Kätlin Vainola & Ulla Saar:
Lift

aus dem Estnischen von Irja Grönholm
Potsdam: Willegoos 2015
www.willegoos.de
ISBN 978-3-944445-14-4
32 S * 10,95 € * ab 04 J

 

 

 

 

Ein Haus mit sechs Stockwerken. In jedem Stockwerk wohnt ein anderes Tier, das den Lift benutzt, um nach unten zu kommen und um etwas zu erledigen. Bevor alle zurückkommen, darf sich der freundliche Lift ausruhen und von einem Hochhaus träumen.

Im Fahrstuhl

Nicht nur die Tiere benehmen sich wie menschliche Wesen, sondern der Fahrstuhl selbst ist lebendig, hat Gefühle wie du und ich.
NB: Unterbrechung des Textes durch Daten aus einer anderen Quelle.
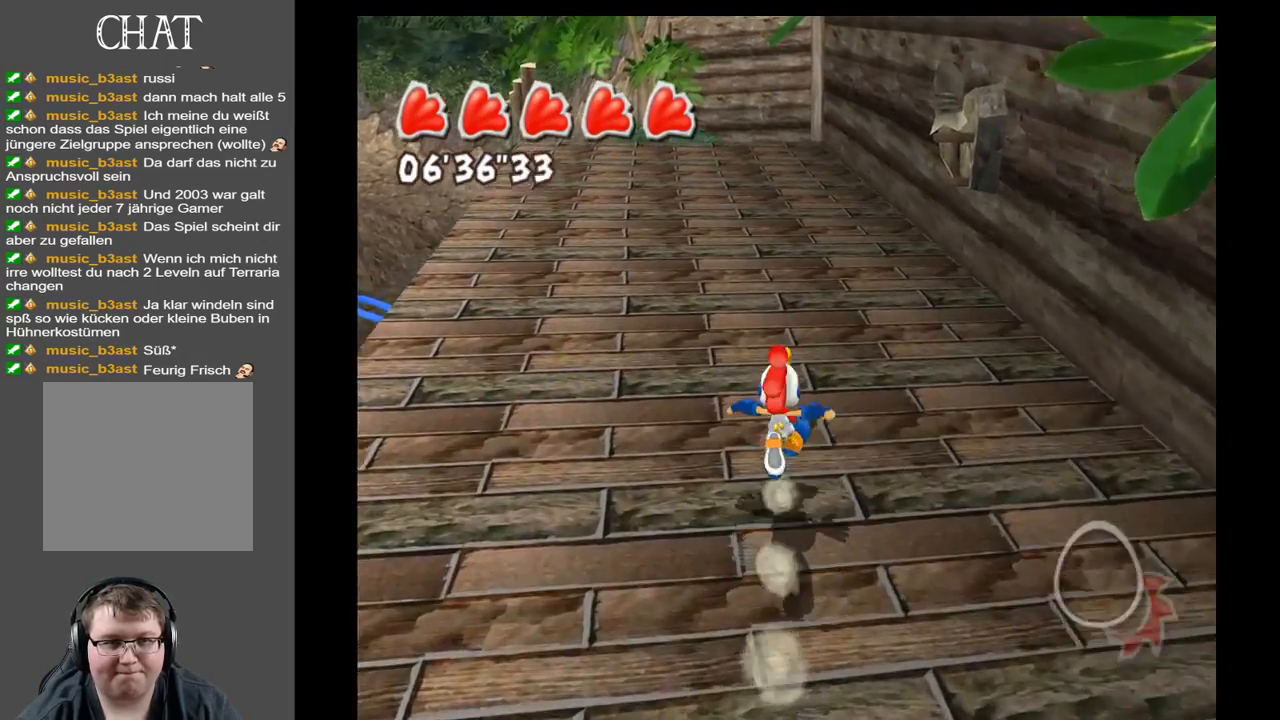
{"buttons": [], "left_stick": "up", "right_stick": "center", "events": []}
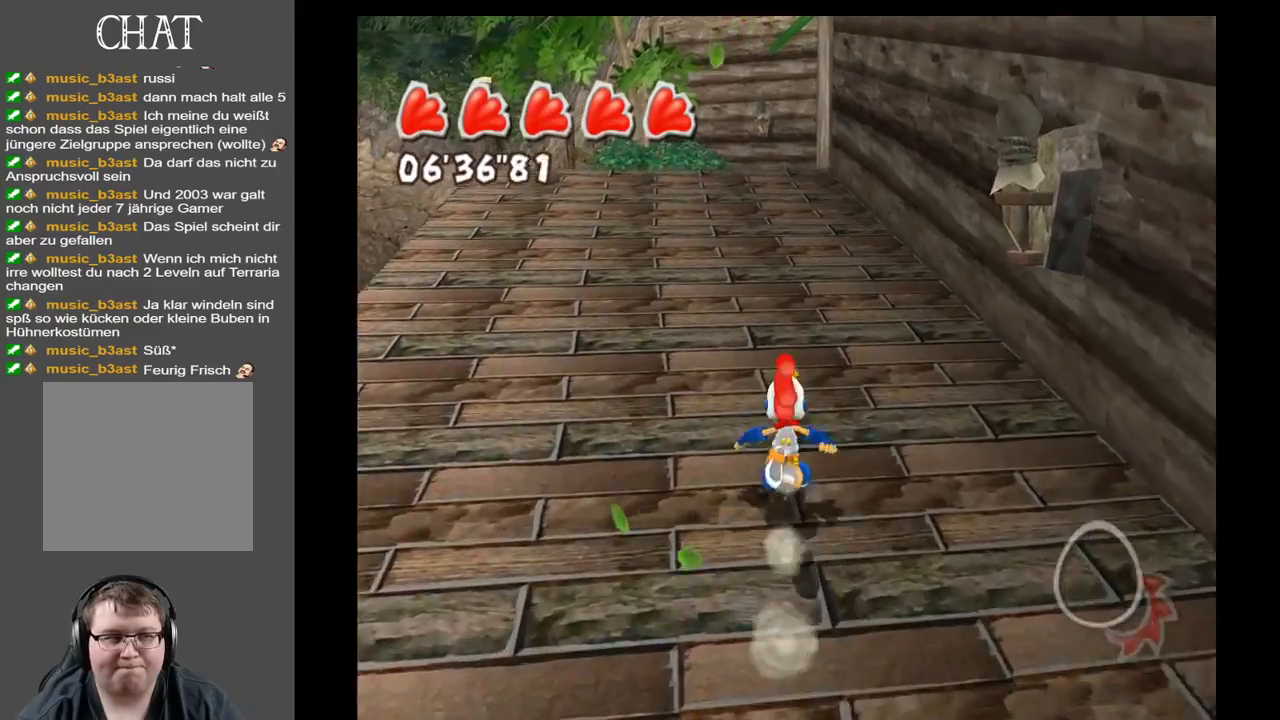
{"buttons": [], "left_stick": "up", "right_stick": "center", "events": []}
Auf je einer seiner beiden Türen sind zwei schwarze Punkte, die wir sofort als Augen erkennen, denn über die Längsspalte hinaus sehen wir einen nach oben gebogenen Strich: ein freundlicher Mund. Der Lift in dem neuen sechsstöckigen Haus steht in ganz engem Kontakt mit dem Erzähler. Diese beiden nehmen sich Stockwerk für Stockwerk vor: Im ersten Stock wohnt Frau Oktopus – wer es nicht weiß, dem zeigt das Bild, dass es sich um einen Kraken / Tintenfisch handelt, der, nein: DIE noch in ihrer Badewanne liegt, Wasser aus ihrem Becher trinkt, zugleich ein Buch hält, zwei Arme wie Beine übereinander an den Rand der Badewanne überkreuzt und sich an den Nüssen aus dem Becher bedient, der am Rand der fast überfließenden Wanne steht, bedient.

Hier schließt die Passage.